Recorded data
BEGIN

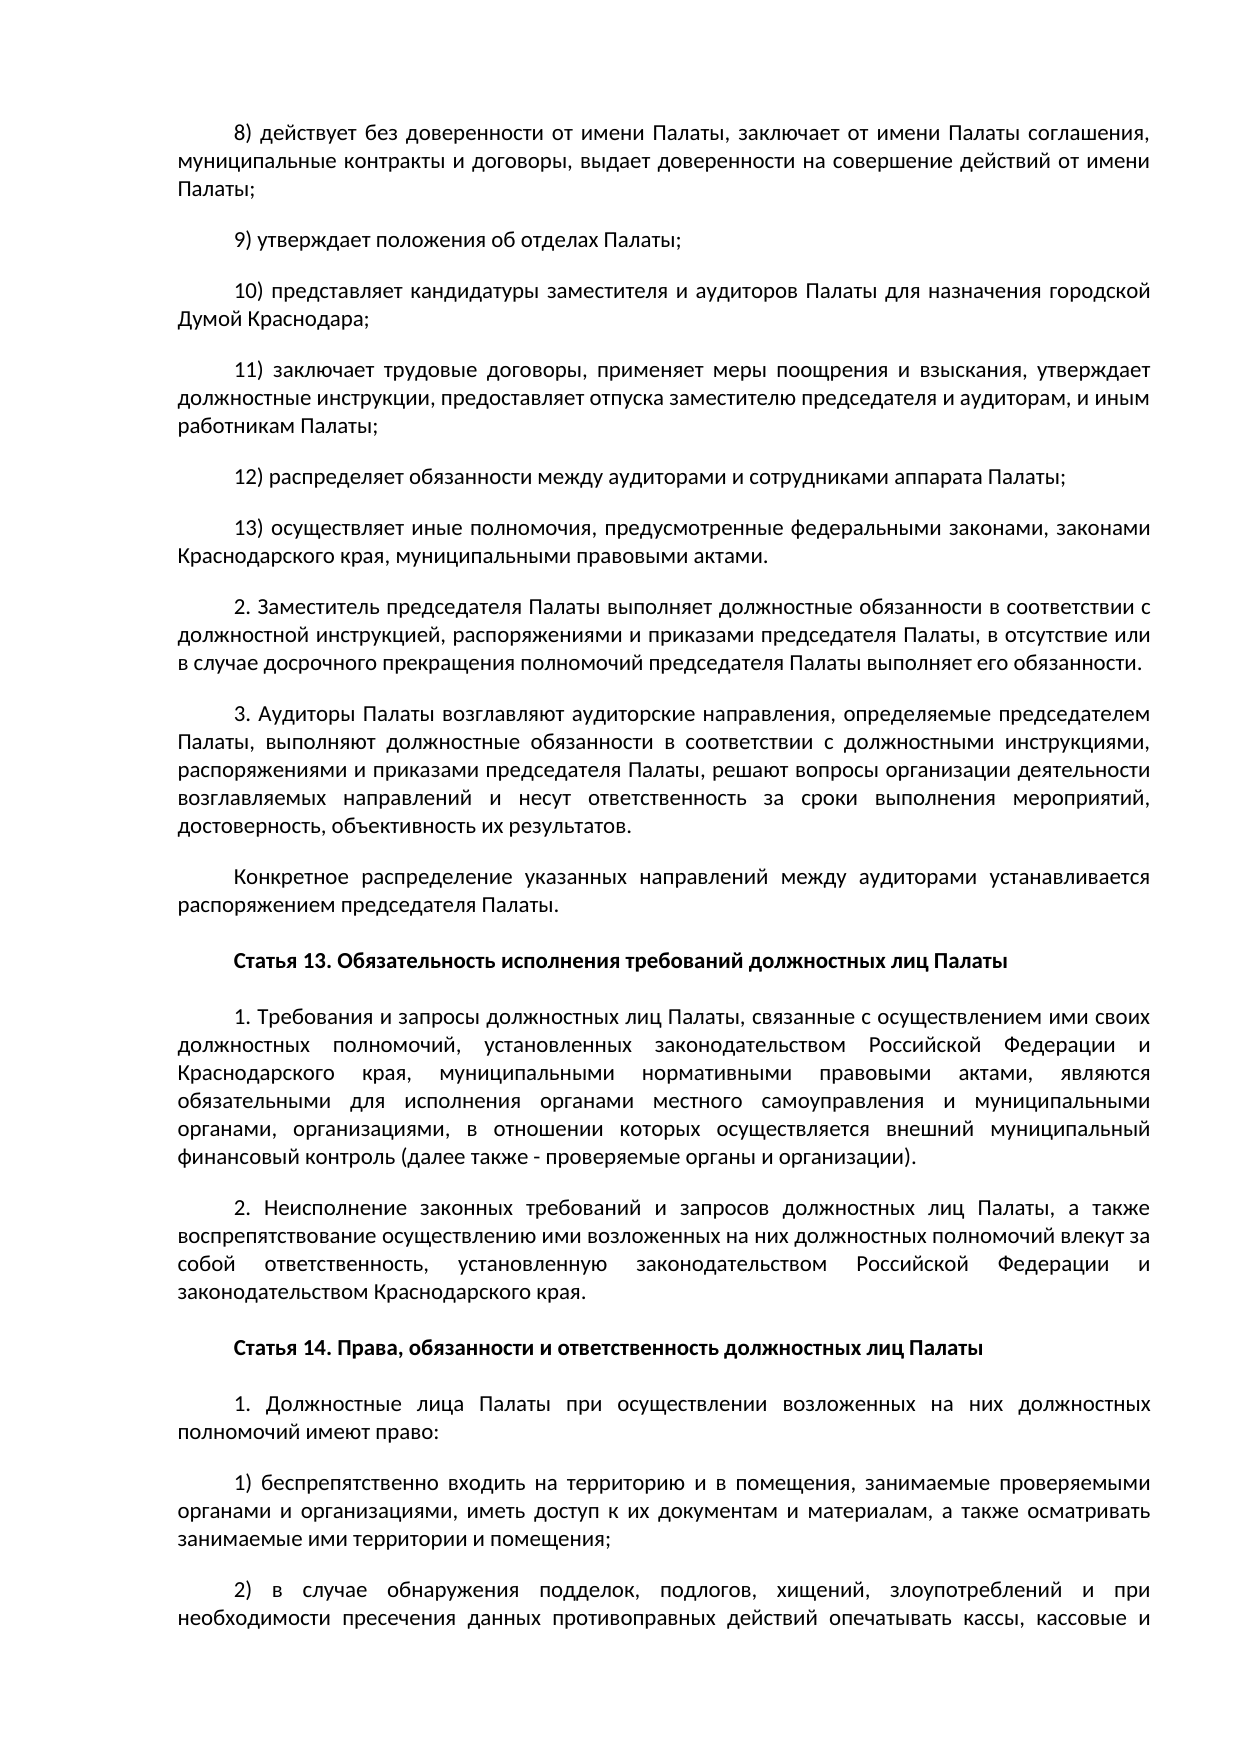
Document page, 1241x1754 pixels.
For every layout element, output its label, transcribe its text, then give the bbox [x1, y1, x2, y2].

text 11) заключает трудовые договоры, применяет меры поощрения и взыскания, утверждает должностные инструкции, предоставляет отпуска заместителю председателя и аудиторам, и иным работникам Палаты; [177, 355, 1152, 439]
text 10) представляет кандидатуры заместителя и аудиторов Палаты для назначения городской Думой Краснодара; [177, 276, 1152, 332]
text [177, 1575, 1152, 1631]
text 8) действует без доверенности от имени Палаты, заключает от имени Палаты соглашения, муниципальные контракты и договоры, выдает доверенности на совершение действий от имени Палаты; [177, 118, 1152, 202]
title Статья 14. Права, обязанности и ответственность должностных лиц Палаты [177, 1333, 1152, 1361]
title Статья 13. Обязательность исполнения требований должностных лиц Палаты [177, 946, 1152, 974]
text 2. Заместитель председателя Палаты выполняет должностные обязанности в соответствии с должностной инструкцией, распоряжениями и приказами председателя Палаты, в отсутствие или в случае досрочного прекращения полномочий председателя Палаты выполняет его обязанности. [177, 592, 1152, 676]
text 2. Неисполнение законных требований и запросов должностных лиц Палаты, а также воспрепятствование осуществлению ими возложенных на них должностных полномочий влекут за собой ответственность, установленную законодательством Российской Федерации и законодательством Краснодарского края. [177, 1193, 1152, 1305]
text 1. Требования и запросы должностных лиц Палаты, связанные с осуществлением ими своих должностных полномочий, установленных законодательством Российской Федерации и Краснодарского края, муниципальными нормативными правовыми актами, являются обязательными для исполнения органами местного самоуправления и муниципальными органами, организациями, в отношении которых осуществляется внешний муниципальный финансовый контроль (далее также - проверяемые органы и организации). [177, 1002, 1152, 1170]
text 3. Аудиторы Палаты возглавляют аудиторские направления, определяемые председателем Палаты, выполняют должностные обязанности в соответствии с должностными инструкциями, распоряжениями и приказами председателя Палаты, решают вопросы организации деятельности возглавляемых направлений и несут ответственность за сроки выполнения мероприятий, достоверность, объективность их результатов. [177, 699, 1152, 839]
text Конкретное распределение указанных направлений между аудиторами устанавливается распоряжением председателя Палаты. [177, 862, 1152, 918]
text 1. Должностные лица Палаты при осуществлении возложенных на них должностных полномочий имеют право: [177, 1389, 1152, 1445]
text 12) распределяет обязанности между аудиторами и сотрудниками аппарата Палаты; [177, 462, 1152, 490]
text 13) осуществляет иные полномочия, предусмотренные федеральными законами, законами Краснодарского края, муниципальными правовыми актами. [177, 513, 1152, 569]
text 9) утверждает положения об отделах Палаты; [177, 225, 1152, 253]
text 1) беспрепятственно входить на территорию и в помещения, занимаемые проверяемыми органами и организациями, иметь доступ к их документам и материалам, а также осматривать занимаемые ими территории и помещения; [177, 1468, 1152, 1552]
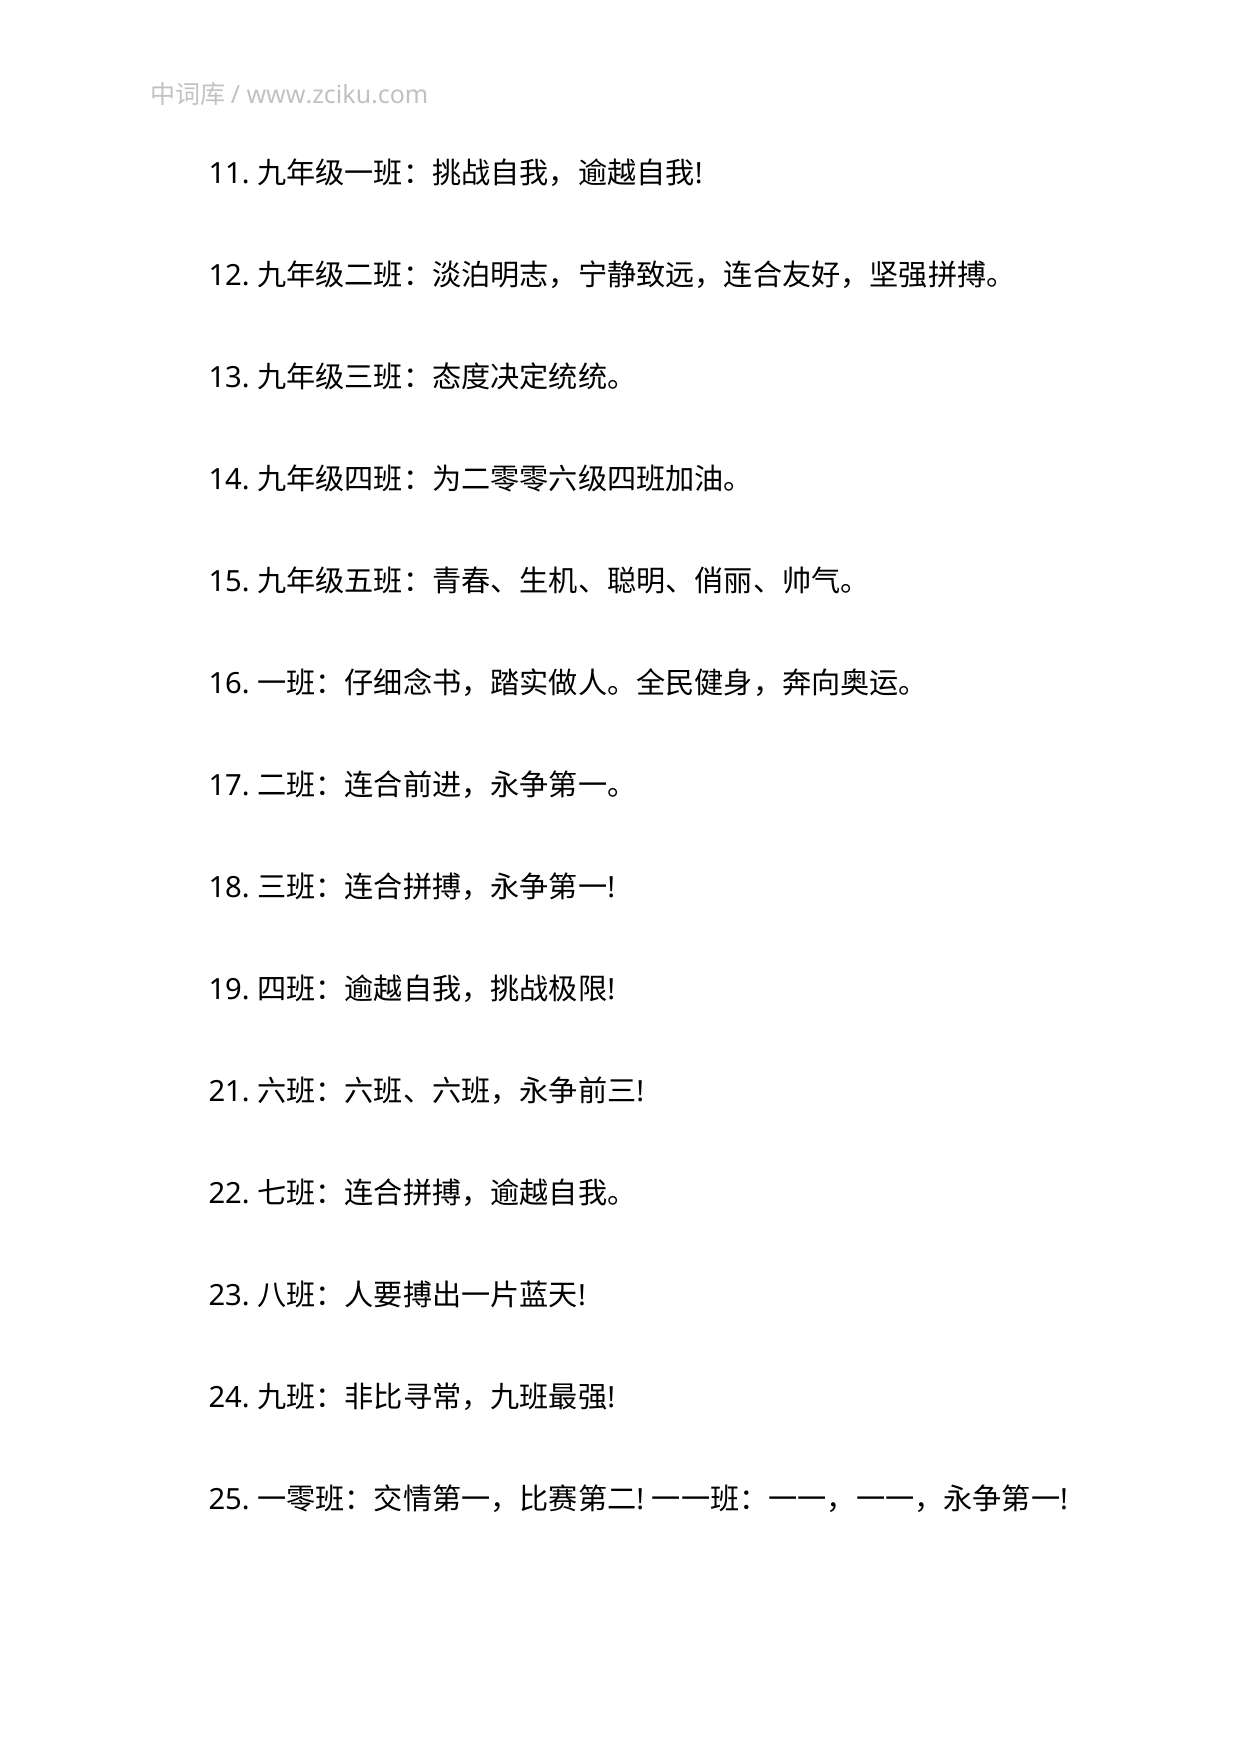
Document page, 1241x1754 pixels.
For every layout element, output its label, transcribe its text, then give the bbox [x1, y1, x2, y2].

text 16. 一班：仔细念书，踏实做人。全民健身，奔向奥运。 [150, 660, 1090, 702]
text 11. 九年级一班：挑战自我，逾越自我! [150, 150, 1090, 192]
text 21. 六班：六班、六班，永争前三! [150, 1068, 1090, 1110]
text 18. 三班：连合拼搏，永争第一! [150, 864, 1090, 906]
text 19. 四班：逾越自我，挑战极限! [150, 966, 1090, 1008]
text 25. 一零班：交情第一，比赛第二! 一一班：一一，一一，永争第一! [150, 1476, 1090, 1518]
text 17. 二班：连合前进，永争第一。 [150, 762, 1090, 804]
text 12. 九年级二班：淡泊明志，宁静致远，连合友好，坚强拼搏。 [150, 252, 1090, 294]
text 13. 九年级三班：态度决定统统。 [150, 354, 1090, 396]
text 14. 九年级四班：为二零零六级四班加油。 [150, 456, 1090, 498]
text 23. 八班：人要搏出一片蓝天! [150, 1272, 1090, 1314]
text 15. 九年级五班：青春、生机、聪明、俏丽、帅气。 [150, 558, 1090, 600]
text 24. 九班：非比寻常，九班最强! [150, 1374, 1090, 1416]
text 22. 七班：连合拼搏，逾越自我。 [150, 1170, 1090, 1212]
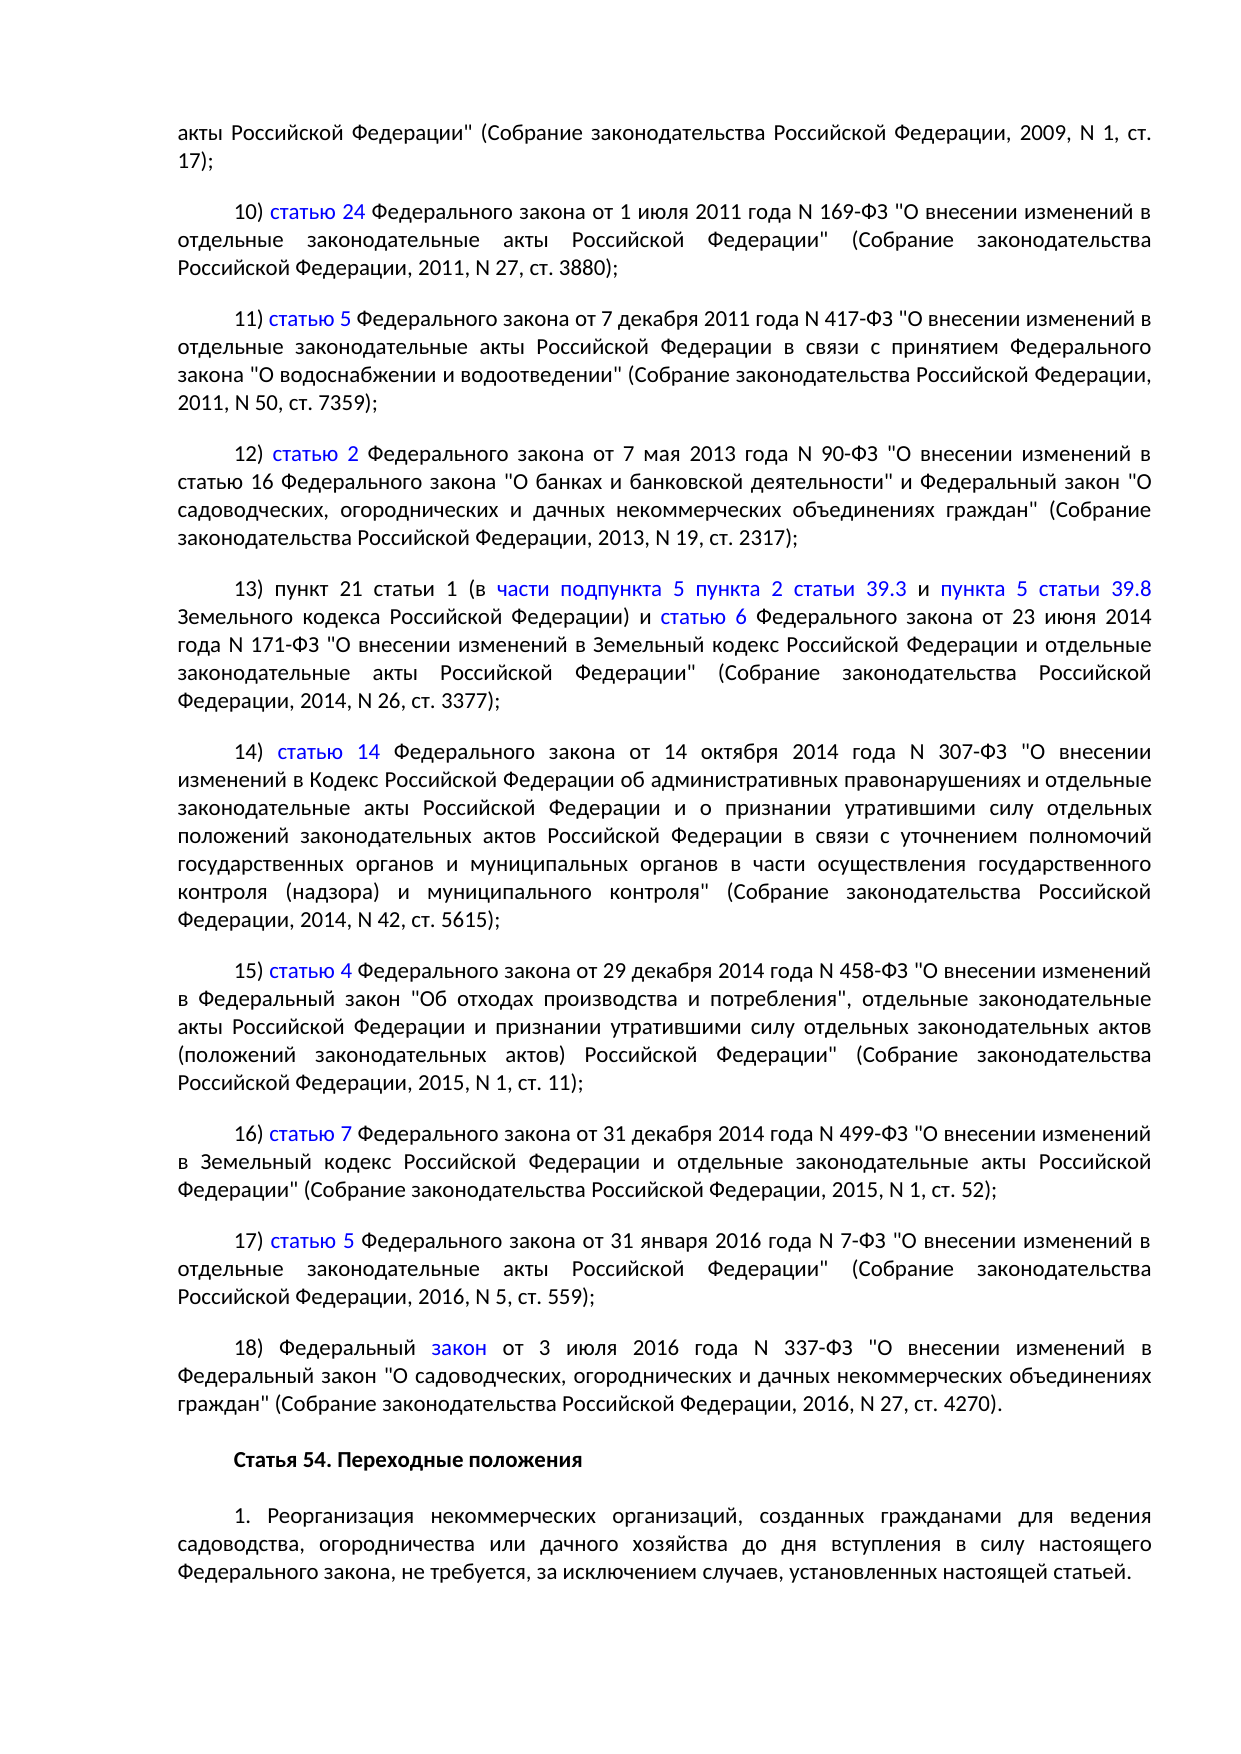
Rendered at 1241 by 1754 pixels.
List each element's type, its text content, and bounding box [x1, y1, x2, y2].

END

YOUR TASK -> Repeat every line above precisely; pictures do not belong in the copy.

FINAL ANSWER ->
Document page, 1241x1754 pixels.
For every layout element, output its label, transcribe its text, then give the bbox [x1, y1, x2, y2].

text 11) заключает трудовые договоры, применяет меры поощрения и взыскания, утверждает должностные инструкции, предоставляет отпуска заместителю председателя и аудиторам, и иным работникам Палаты; [177, 355, 1152, 439]
text 10) представляет кандидатуры заместителя и аудиторов Палаты для назначения городской Думой Краснодара; [177, 276, 1152, 332]
text [177, 1575, 1152, 1631]
text 8) действует без доверенности от имени Палаты, заключает от имени Палаты соглашения, муниципальные контракты и договоры, выдает доверенности на совершение действий от имени Палаты; [177, 118, 1152, 202]
title Статья 14. Права, обязанности и ответственность должностных лиц Палаты [177, 1333, 1152, 1361]
title Статья 13. Обязательность исполнения требований должностных лиц Палаты [177, 946, 1152, 974]
text 2. Заместитель председателя Палаты выполняет должностные обязанности в соответствии с должностной инструкцией, распоряжениями и приказами председателя Палаты, в отсутствие или в случае досрочного прекращения полномочий председателя Палаты выполняет его обязанности. [177, 592, 1152, 676]
text 2. Неисполнение законных требований и запросов должностных лиц Палаты, а также воспрепятствование осуществлению ими возложенных на них должностных полномочий влекут за собой ответственность, установленную законодательством Российской Федерации и законодательством Краснодарского края. [177, 1193, 1152, 1305]
text 1. Требования и запросы должностных лиц Палаты, связанные с осуществлением ими своих должностных полномочий, установленных законодательством Российской Федерации и Краснодарского края, муниципальными нормативными правовыми актами, являются обязательными для исполнения органами местного самоуправления и муниципальными органами, организациями, в отношении которых осуществляется внешний муниципальный финансовый контроль (далее также - проверяемые органы и организации). [177, 1002, 1152, 1170]
text 3. Аудиторы Палаты возглавляют аудиторские направления, определяемые председателем Палаты, выполняют должностные обязанности в соответствии с должностными инструкциями, распоряжениями и приказами председателя Палаты, решают вопросы организации деятельности возглавляемых направлений и несут ответственность за сроки выполнения мероприятий, достоверность, объективность их результатов. [177, 699, 1152, 839]
text Конкретное распределение указанных направлений между аудиторами устанавливается распоряжением председателя Палаты. [177, 862, 1152, 918]
text 1. Должностные лица Палаты при осуществлении возложенных на них должностных полномочий имеют право: [177, 1389, 1152, 1445]
text 12) распределяет обязанности между аудиторами и сотрудниками аппарата Палаты; [177, 462, 1152, 490]
text 13) осуществляет иные полномочия, предусмотренные федеральными законами, законами Краснодарского края, муниципальными правовыми актами. [177, 513, 1152, 569]
text 9) утверждает положения об отделах Палаты; [177, 225, 1152, 253]
text 1) беспрепятственно входить на территорию и в помещения, занимаемые проверяемыми органами и организациями, иметь доступ к их документам и материалам, а также осматривать занимаемые ими территории и помещения; [177, 1468, 1152, 1552]
Document page, 1241x1754 pixels.
For every layout element, output its label, transcribe its text, then give the bbox [x1, y1, x2, y2].

text 16. 一班：仔细念书，踏实做人。全民健身，奔向奥运。 [150, 660, 1090, 702]
text 11. 九年级一班：挑战自我，逾越自我! [150, 150, 1090, 192]
text 21. 六班：六班、六班，永争前三! [150, 1068, 1090, 1110]
text 18. 三班：连合拼搏，永争第一! [150, 864, 1090, 906]
text 19. 四班：逾越自我，挑战极限! [150, 966, 1090, 1008]
text 25. 一零班：交情第一，比赛第二! 一一班：一一，一一，永争第一! [150, 1476, 1090, 1518]
text 17. 二班：连合前进，永争第一。 [150, 762, 1090, 804]
text 12. 九年级二班：淡泊明志，宁静致远，连合友好，坚强拼搏。 [150, 252, 1090, 294]
text 13. 九年级三班：态度决定统统。 [150, 354, 1090, 396]
text 14. 九年级四班：为二零零六级四班加油。 [150, 456, 1090, 498]
text 23. 八班：人要搏出一片蓝天! [150, 1272, 1090, 1314]
text 15. 九年级五班：青春、生机、聪明、俏丽、帅气。 [150, 558, 1090, 600]
text 24. 九班：非比寻常，九班最强! [150, 1374, 1090, 1416]
text 22. 七班：连合拼搏，逾越自我。 [150, 1170, 1090, 1212]
Rendered at 1241 by 1754 pixels.
List each element's type, its text content, and bounding box [x1, y1, x2, y2].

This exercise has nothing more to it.